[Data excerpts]
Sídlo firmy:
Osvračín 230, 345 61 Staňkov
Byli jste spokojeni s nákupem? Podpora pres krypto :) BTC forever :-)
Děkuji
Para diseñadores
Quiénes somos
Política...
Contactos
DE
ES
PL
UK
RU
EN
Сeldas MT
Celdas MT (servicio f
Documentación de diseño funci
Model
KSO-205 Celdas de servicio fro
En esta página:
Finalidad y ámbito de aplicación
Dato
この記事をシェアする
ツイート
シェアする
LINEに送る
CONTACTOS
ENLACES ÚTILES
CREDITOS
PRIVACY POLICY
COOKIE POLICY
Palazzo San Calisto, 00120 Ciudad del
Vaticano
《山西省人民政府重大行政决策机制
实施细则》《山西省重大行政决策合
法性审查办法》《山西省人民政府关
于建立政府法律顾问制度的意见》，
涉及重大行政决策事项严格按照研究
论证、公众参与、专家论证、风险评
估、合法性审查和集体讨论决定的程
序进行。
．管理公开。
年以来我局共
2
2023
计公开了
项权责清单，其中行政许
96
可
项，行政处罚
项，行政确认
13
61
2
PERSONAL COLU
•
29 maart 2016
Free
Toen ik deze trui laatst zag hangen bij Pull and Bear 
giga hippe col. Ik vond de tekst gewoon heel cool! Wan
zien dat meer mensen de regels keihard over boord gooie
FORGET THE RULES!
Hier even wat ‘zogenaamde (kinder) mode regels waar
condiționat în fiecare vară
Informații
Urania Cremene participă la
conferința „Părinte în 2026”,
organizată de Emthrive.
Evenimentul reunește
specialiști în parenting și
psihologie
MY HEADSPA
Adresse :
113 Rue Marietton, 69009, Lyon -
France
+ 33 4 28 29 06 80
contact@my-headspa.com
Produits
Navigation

* [What you should do]
Copy out the line holding "法性审查办法》《山西省人民政府关" along with all lines after it through the end of the entries, exactly and only these.

* [Solution for this exercise]
法性审查办法》《山西省人民政府关
于建立政府法律顾问制度的意见》，
涉及重大行政决策事项严格按照研究
论证、公众参与、专家论证、风险评
估、合法性审查和集体讨论决定的程
序进行。
．管理公开。
年以来我局共
2
2023
计公开了
项权责清单，其中行政许
96
可
项，行政处罚
项，行政确认
13
61
2
PERSONAL COLU
•
29 maart 2016
Free
Toen ik deze trui laatst zag hangen bij Pull and Bear 
giga hippe col. Ik vond de tekst gewoon heel cool! Wan
zien dat meer mensen de regels keihard over boord gooie
FORGET THE RULES!
Hier even wat ‘zogenaamde (kinder) mode regels waar
condiționat în fiecare vară
Informații
Urania Cremene participă la
conferința „Părinte în 2026”,
organizată de Emthrive.
Evenimentul reunește
specialiști în parenting și
psihologie
MY HEADSPA
Adresse :
113 Rue Marietton, 69009, Lyon -
France
+ 33 4 28 29 06 80
contact@my-headspa.com
Produits
Navigation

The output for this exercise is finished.